Since the 1960’s the United State’s relations with Cuba has been tenuous at best. Starting with President Eisenhower as a partial trade embargo, John F. Kennedy would enforce the embargo on Cuba, restricting both trade and travel to the island only 90 miles off the coast of Florida. After about 50 years of waiting, President Obama would step in and decide to try and fix our relationship with our not so loved neighbors. Even though the trade embargo is still in place, there is a chance that we’ll see be able to visit the island for those summer vacations in the near future.

On January 29th, a bill was introduced by a bipartisan group of Senators which would allow American citizens to travel to Cuba. Supported by four democrats and four republicans, including Jeff Flake, Patrick Leahy, Jerry Moran, Dick Durbin, Mike Enzi, Tom Udall, John Boozman, and Sheldon Whitehouse, the “Freedom to Travel to Cuba Act of 2015” would nullify any regulation to both travel and transactions during one’s stay in Cuba. If you’ve ever been curious to try a cuban cigar, or you’ve been craving them since the 50 year schism, there’s a chance you’ll be able to try one soon. “Americans simply ought to have the right to travel wherever they want to unless there's a compelling national security reason,” said Republican Senator Jeff Flake.

While this is a big step in the right direction, it follows President Obama’s efforts to lessen the restrictions that were already in place. New rules, put into place by the Obama administration earlier that month had allowed for some exception to travel to Cuba, so long as you fit into one of 12 categories with authorization to travel, which include religious and humanitarian reasons. Yet they did not allow for casual travel to Cuba at this time. This bill would work to change that. More so, under the new bill, the president would not be able to make restrictions on traveling to Cuba or on any transactions that may occur while on travel, not including instances of war or if there may be dangers towards American travelers.

Though it should be said the bill isn’t really being welcomed with open arms.
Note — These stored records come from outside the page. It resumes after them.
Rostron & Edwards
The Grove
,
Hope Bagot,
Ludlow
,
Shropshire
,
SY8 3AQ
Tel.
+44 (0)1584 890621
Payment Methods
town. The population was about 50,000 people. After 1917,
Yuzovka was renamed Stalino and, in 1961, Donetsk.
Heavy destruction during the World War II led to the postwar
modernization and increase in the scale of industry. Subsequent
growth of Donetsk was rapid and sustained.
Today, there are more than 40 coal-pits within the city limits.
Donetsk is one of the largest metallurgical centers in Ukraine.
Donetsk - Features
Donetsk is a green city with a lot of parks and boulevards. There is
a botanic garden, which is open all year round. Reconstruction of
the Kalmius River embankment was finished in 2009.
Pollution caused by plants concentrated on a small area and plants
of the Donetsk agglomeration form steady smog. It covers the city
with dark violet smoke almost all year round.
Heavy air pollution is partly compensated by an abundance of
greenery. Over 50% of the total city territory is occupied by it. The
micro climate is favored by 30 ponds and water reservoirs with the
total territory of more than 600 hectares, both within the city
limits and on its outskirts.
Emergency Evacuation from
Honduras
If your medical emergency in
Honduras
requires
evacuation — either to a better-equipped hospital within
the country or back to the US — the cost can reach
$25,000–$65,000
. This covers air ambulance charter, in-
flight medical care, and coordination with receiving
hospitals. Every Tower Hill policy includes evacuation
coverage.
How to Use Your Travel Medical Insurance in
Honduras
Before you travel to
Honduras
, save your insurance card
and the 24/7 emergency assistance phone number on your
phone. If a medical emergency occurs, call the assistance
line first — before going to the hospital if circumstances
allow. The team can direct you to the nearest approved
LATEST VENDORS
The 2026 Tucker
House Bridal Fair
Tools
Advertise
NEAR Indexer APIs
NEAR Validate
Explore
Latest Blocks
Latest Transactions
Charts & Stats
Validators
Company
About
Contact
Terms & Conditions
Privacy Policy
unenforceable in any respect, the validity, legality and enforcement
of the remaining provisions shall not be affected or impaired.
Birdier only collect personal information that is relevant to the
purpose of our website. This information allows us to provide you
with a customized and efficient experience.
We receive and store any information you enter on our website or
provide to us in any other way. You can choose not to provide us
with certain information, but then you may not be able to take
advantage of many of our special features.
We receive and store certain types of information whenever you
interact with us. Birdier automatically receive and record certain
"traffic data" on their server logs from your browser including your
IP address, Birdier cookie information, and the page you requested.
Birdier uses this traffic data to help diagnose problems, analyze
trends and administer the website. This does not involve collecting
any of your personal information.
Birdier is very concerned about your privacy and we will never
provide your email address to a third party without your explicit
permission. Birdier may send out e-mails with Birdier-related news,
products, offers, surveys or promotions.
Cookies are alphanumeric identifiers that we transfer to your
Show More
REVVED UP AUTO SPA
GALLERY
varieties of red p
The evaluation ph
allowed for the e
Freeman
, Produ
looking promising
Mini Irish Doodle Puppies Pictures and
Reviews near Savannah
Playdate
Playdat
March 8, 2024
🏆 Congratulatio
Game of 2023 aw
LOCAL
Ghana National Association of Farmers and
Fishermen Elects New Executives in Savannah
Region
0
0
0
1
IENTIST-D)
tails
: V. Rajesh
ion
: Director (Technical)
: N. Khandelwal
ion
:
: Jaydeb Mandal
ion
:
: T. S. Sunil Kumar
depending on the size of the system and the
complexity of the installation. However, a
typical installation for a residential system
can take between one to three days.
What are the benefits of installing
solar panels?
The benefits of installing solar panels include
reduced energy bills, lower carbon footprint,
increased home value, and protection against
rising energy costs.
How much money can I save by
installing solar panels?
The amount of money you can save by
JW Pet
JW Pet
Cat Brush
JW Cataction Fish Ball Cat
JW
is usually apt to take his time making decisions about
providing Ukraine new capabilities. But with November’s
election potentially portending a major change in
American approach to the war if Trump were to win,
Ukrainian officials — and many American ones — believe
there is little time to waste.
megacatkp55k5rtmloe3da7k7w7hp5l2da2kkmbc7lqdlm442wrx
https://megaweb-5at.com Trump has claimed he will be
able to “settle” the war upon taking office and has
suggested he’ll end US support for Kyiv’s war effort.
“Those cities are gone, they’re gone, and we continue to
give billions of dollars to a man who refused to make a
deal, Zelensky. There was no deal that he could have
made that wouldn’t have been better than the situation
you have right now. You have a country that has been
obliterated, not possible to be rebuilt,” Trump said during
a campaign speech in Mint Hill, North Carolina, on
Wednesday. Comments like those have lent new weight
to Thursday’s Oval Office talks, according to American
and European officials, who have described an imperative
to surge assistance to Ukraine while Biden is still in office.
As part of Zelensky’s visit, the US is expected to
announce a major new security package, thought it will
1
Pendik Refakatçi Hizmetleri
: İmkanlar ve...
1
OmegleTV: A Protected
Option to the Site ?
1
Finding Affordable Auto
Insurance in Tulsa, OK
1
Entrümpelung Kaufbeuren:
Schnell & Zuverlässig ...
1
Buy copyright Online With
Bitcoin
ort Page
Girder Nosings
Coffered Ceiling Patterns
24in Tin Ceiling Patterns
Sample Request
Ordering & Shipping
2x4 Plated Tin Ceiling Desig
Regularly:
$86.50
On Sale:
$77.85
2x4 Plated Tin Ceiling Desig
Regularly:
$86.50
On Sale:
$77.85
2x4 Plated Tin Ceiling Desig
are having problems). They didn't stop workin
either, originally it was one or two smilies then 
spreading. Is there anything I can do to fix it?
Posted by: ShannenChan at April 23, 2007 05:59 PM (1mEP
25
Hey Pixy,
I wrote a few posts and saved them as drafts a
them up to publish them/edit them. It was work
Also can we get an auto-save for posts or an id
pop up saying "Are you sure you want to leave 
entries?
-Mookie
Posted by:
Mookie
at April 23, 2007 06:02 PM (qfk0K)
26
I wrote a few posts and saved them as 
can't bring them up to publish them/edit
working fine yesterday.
There have been several statements made against any attempt towards building relations with Cuba, including those by Senators Marco Rubio and Robert Menendez. “We should not aspire to help the Castro regime fill the coffers of its military monopolies with the dollars of American tourists, while the Cuban people still struggle to make ends meet and are forced to labor under the oppressive conditions dictated by their government,” Menendez commented. Republican Senator Carlo Cubelo also said “Lifting the tourism ban would infuse the Castro dictatorship with billions of dollars, which it would use to more aggressively oppose U.S. interests in our hemisphere and to further repress the Cuban people.”

One thing these embargos set out to do in the first place was try to coax Cuba into adopting practices of human rights and democracy. Yet Sen. Flake states “We’ve tried this current policy that we have prohibiting travel for about 50 years, and it hasn’t worked, so it’s time for something new.” The argument goes that in allowing Americans to travel to Cuba, not only would they obviously bring currency into the country, but would hopefully bring over these ideals to the Cuban people.

Overall, the decision lies with congress. Should this act pass, it would mean a huge leap towards ending the diplomatic wall that’s been standing for nearly half a century. It would also mark the beginning of a growing relationship between the two countries.